Tuesday, February 11, 2014

Anger

I'm angry that I can't handle my emotions better. I'm angry that I'm incompetent. I'm angry that I'm dependent. I'm angry that I'm indecisive. I'm angry that I'm not creative enough. I'm angry that I can't help. I'm angry at fate, at luck, at those people who gave up on us, at stupid rules that made things this way. I'm angry that I can't get out of the past. I'm angry that I'm not a good enough friend, team mate, daughter, sister, lover. I'm angry that I'm a procrastinator. I'm angry that I'm weak. I'm angry that I'm vulnerable. I'm angry that I can't keep my life in check.
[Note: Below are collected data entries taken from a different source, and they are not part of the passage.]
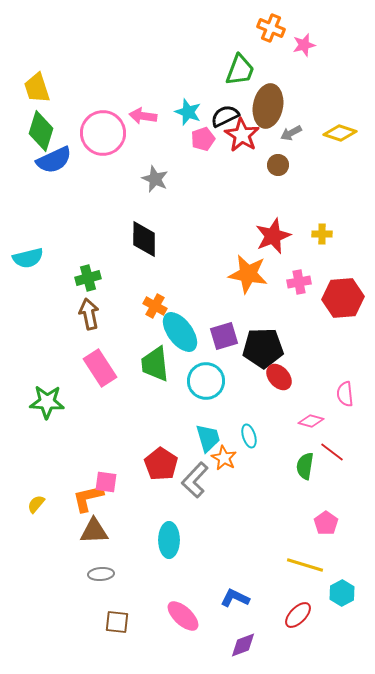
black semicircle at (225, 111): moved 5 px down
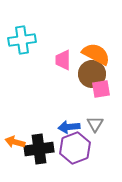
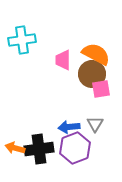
orange arrow: moved 6 px down
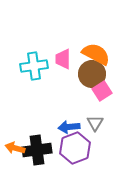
cyan cross: moved 12 px right, 26 px down
pink trapezoid: moved 1 px up
pink square: moved 1 px right, 2 px down; rotated 24 degrees counterclockwise
gray triangle: moved 1 px up
black cross: moved 2 px left, 1 px down
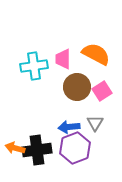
brown circle: moved 15 px left, 13 px down
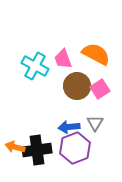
pink trapezoid: rotated 20 degrees counterclockwise
cyan cross: moved 1 px right; rotated 36 degrees clockwise
brown circle: moved 1 px up
pink square: moved 2 px left, 2 px up
orange arrow: moved 1 px up
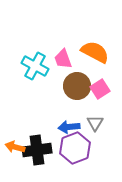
orange semicircle: moved 1 px left, 2 px up
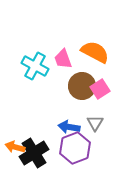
brown circle: moved 5 px right
blue arrow: rotated 15 degrees clockwise
black cross: moved 3 px left, 3 px down; rotated 24 degrees counterclockwise
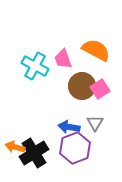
orange semicircle: moved 1 px right, 2 px up
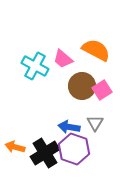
pink trapezoid: rotated 30 degrees counterclockwise
pink square: moved 2 px right, 1 px down
purple hexagon: moved 1 px left, 1 px down; rotated 20 degrees counterclockwise
black cross: moved 11 px right
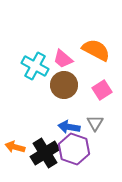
brown circle: moved 18 px left, 1 px up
I'm angry that I don't take care of my health and body enough. I'm angry that I'm angry, and that I vent it on people that I love. I'm angry that I'm destructive. I'm angry that I'm a ticking time bomb. I'm angry that I'm helpless. I'm angry over the things I've said. I'm angry at the words unspoken. I'm angry that people hide. I'm angry that people are too direct. I'm angry that there's no peace. I'm angry at everything. I'm angry that I'm not the positive person I used to be. I'm angry that I have to pretend.

I hate myself at this point of time to the core. It's going to last quite a while.